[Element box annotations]
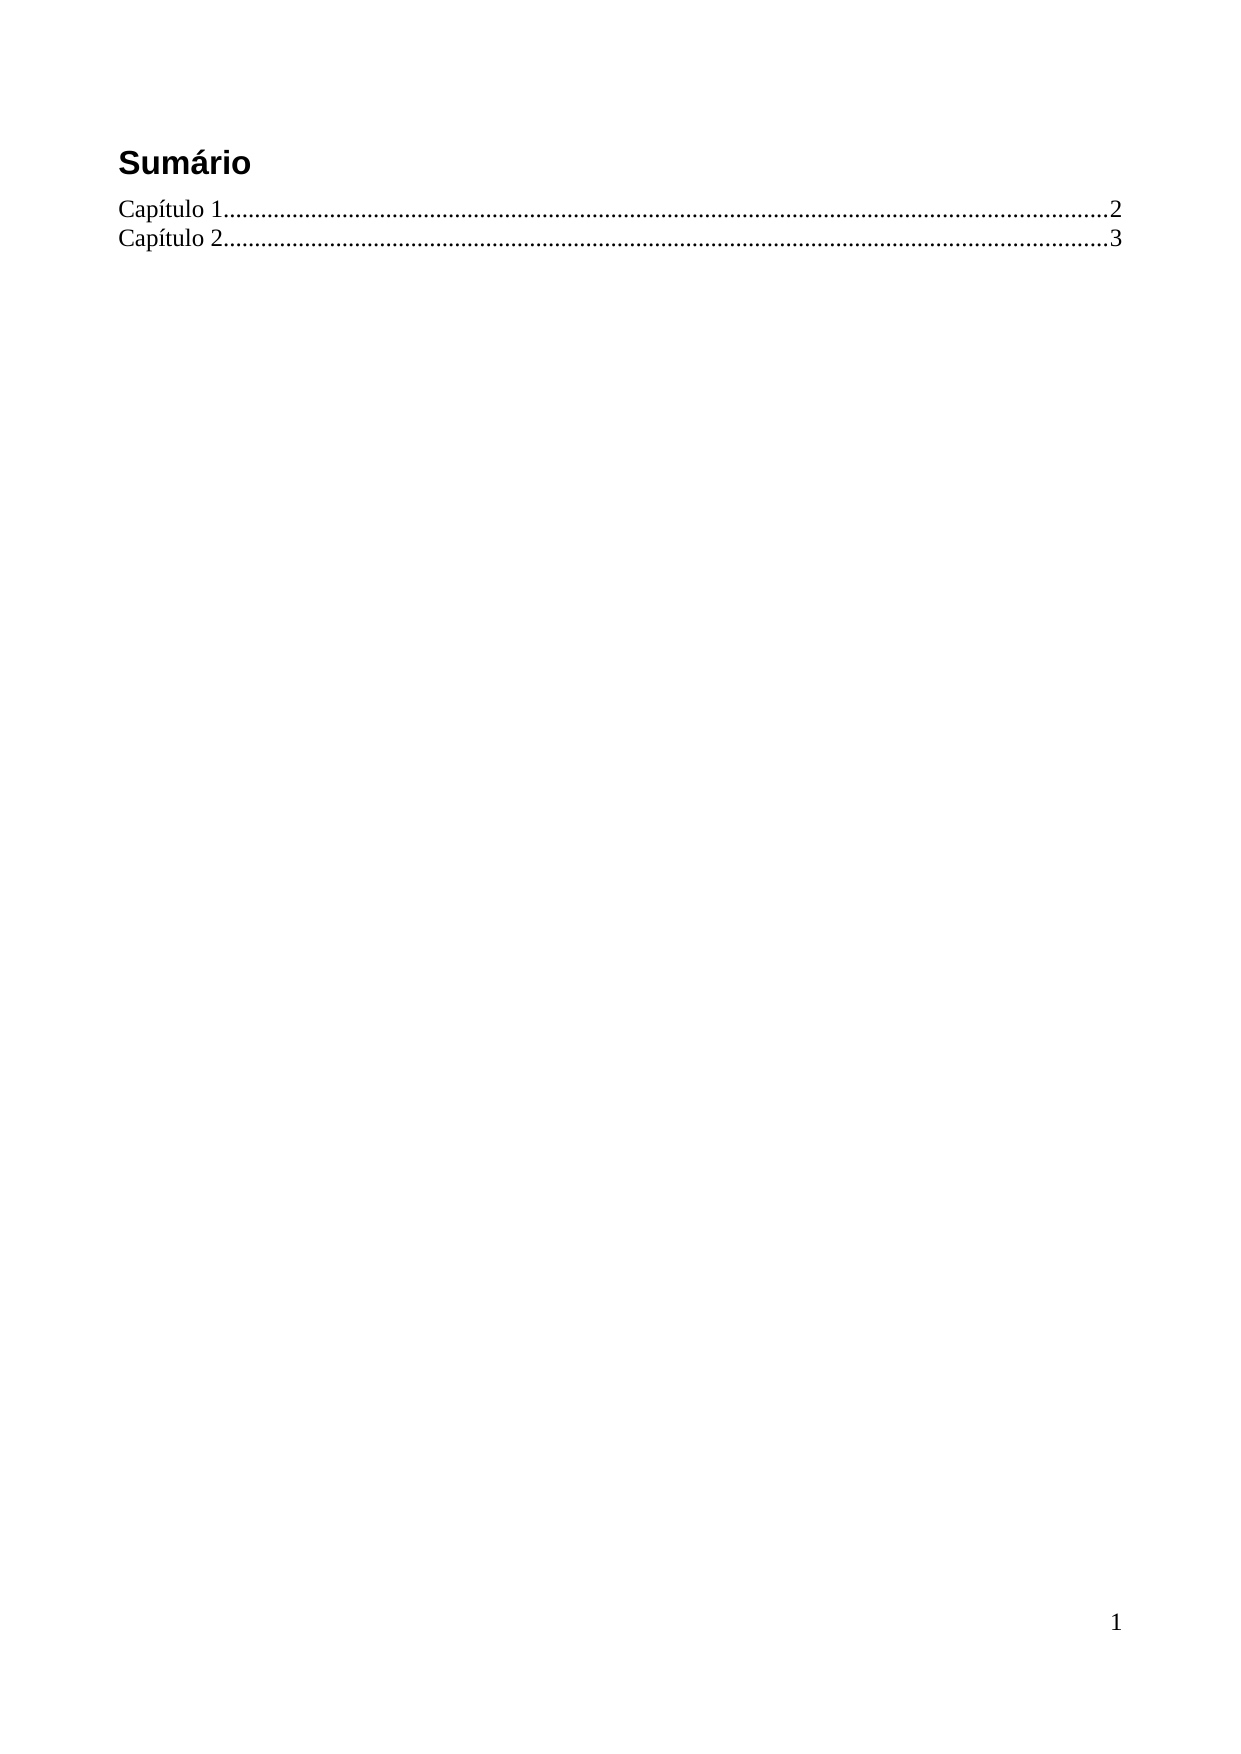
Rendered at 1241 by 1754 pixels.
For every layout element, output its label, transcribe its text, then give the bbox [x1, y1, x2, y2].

text Capítulo 1 2 [118, 194, 1122, 223]
subtitle Sumário [118, 143, 1122, 182]
text Capítulo 2 3 [118, 223, 1122, 252]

WORK INSTRUCTIONS: Pull out every line of the rows that contains the string "text". Give those lines one per line, in their original order.

COMPLETE RESPONSE:
For every layout element, output its label, transcribe its text, then give the bbox [x1, y1, x2, y2].
text Capítulo 1 2 [118, 194, 1122, 223]
text Capítulo 2 3 [118, 223, 1122, 252]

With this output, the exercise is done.